SOURCE EXTRACT
I have not mentioned the Axemaker Mind metaphor recently but destroying it is very much part of this ed reform vision plus the accompanying systems transformation for Equity and Equality. Many of you may not know if you use dynamic MRI imaging of a brain that reads phonetically and fluently and compare it with the brain of a teenager or adult of limited literacy you visually see the firing throughout one but not the other. Let’s think about that picture of Korea from space at night with the North in black and the South all lit up. If you are a school or classroom producing brains that still light up like South Korea in five or 10 years, you have not been following the sociocultural model of collective emotional understanding. And it will be physically apparent. The effective classroom at producing new kinds of minds with cyberlearning (also a big NSF initiative) and collaboration and no more lectures may well produce brains that image like North Korea. Some Equity, huh?

PROVIDED MATERIAL
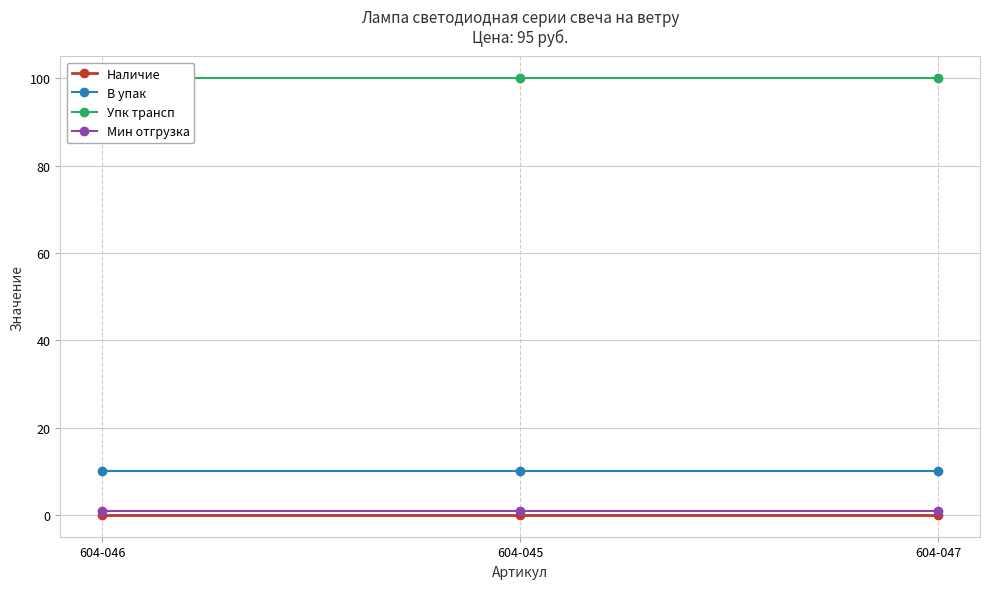

How many lines are shown in the chart?

4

PROBLEM REQUIREMENTS
Translate this sentence from the passage on education reform into Spanish: "Let’s think about that picture of Korea from space at night with the North in black and the South all lit up." The listing has no connection to the passage on education reform.

RESPONSE BELOW
Pensemos en esa imagen de Corea vista desde el espacio de noche, con el Norte en negro y el Sur completamente iluminado.